▸ Задание
Отредактируйте фрагмент о религиозности крестьянства: приведите его от «Характерной особенностью этого» до «антропологи и др.», заменив «философы» на «историки».

▸ Текст для чтения
..........

Первый всплеск религиозности, внесший существенные коррективы в процесс «отмирания религии», зафиксирован на рубеже 1910-1920-х гг. Представители местной власти в начале 1920-х гг. отмечали: «В крестьянской психике произошел определенный перелом. Он [крестьянин] начинает восстанавливать то, что сам разрушил в 1919/20 гг. Крестьяне снова наполняют церкви, они снова идут к попу на поклон» [ГАНО. Ф. 4. Оп. 5. Д. 388. Л. 7.]. По данным И.В. Нарского, в конце 1921 — начале 1922 г. подъем народной набожности приобрел массовый характер [Нарский 2001: 413]. Отчетливее рост религиозных настроений и религиозной активности обнаруживается в сельской местности. Возвращаясь к земледелию, крестьянин возвращался и в лоно церкви. «Молебствия о дожде идут по всем деревням. Целыми днями гудят колокола, целыми днями по полям звучат гнусавые голоса: "Заступница Мати усердная", за иконами тянутся сгорбившиеся старики и старухи, не слезавшие с печи лет по пять, тянется и молодежь — девицы и парни», — сообщалось с мест [ГАНО. Ф.4. Оп. 5. Д. 388. Л. 7]. В обществе накопилась усталость от хаоса, вражды и борьбы, происходил возврат к мирной жизни, обыденным занятиям, традиционным ценностям, а религия по-прежнему оставалась неотъемлемой частью крестьянской повседневности.
Осуществление форсированного строительства социализма на рубеже 1920—1930-х гг., сопровождавшееся административным произволом властей и репрессиями духовенства и верующих, спровоцировало новую волну религиозной активности. Начиная с 1928 г. информационный отдел ОГПУ констатировал значительный рост массовых выступлений на религиозной почве [Советская деревня 2000: 817]. В 1929 г. такие волнения стояли уже на втором месте, уступая только недовольству хлебозаготовительными мероприятиями [Советская деревня 2000: 921]. Основными причинами подобных выступлений были закрытия церквей и изъятие церковных зданий и домов священнослужителей для общественных нужд. Крестьянство было готово бороться за свое право на «свободу религиозного исповедания», декларированное Конституцией.
Характерной особенностью этого периода стал специфический эмоционально-психологический фон повседневности — она была пропитана эсхатологическими настроениями. Эсха-тологизм, как элемент христианского сознания, является устойчивой характеристикой российского сознания в целом. Его проявления фиксируются в отечественной истории начиная с эпохи средневековья вплоть до конца XX в. Попытки
объяснить устойчивость данного феномена в русской культуре предпринимают философы, культурологи, антропологи и др.

..........

▸ Фрагмент набора данных
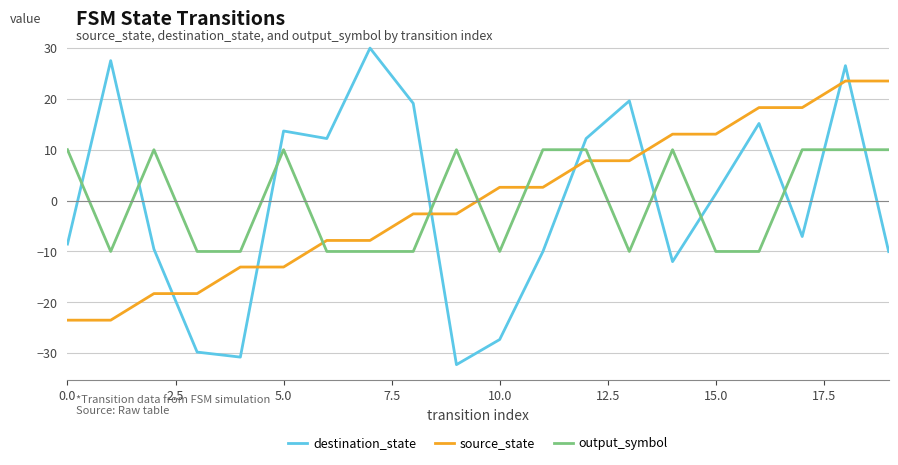

Which series has the largest range (max minus min)?

destination_state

..........

▸ Решение задачи
Характерной особенностью этого периода стал специфический эмоционально-психологический фон повседневности — она была пропитана эсхатологическими настроениями. Эсха-тологизм, как элемент христианского сознания, является устойчивой характеристикой российского сознания в целом. Его проявления фиксируются в отечественной истории начиная с эпохи средневековья вплоть до конца XX в. Попытки
объяснить устойчивость данного феномена в русской культуре предпринимают историки, культурологи, антропологи и др.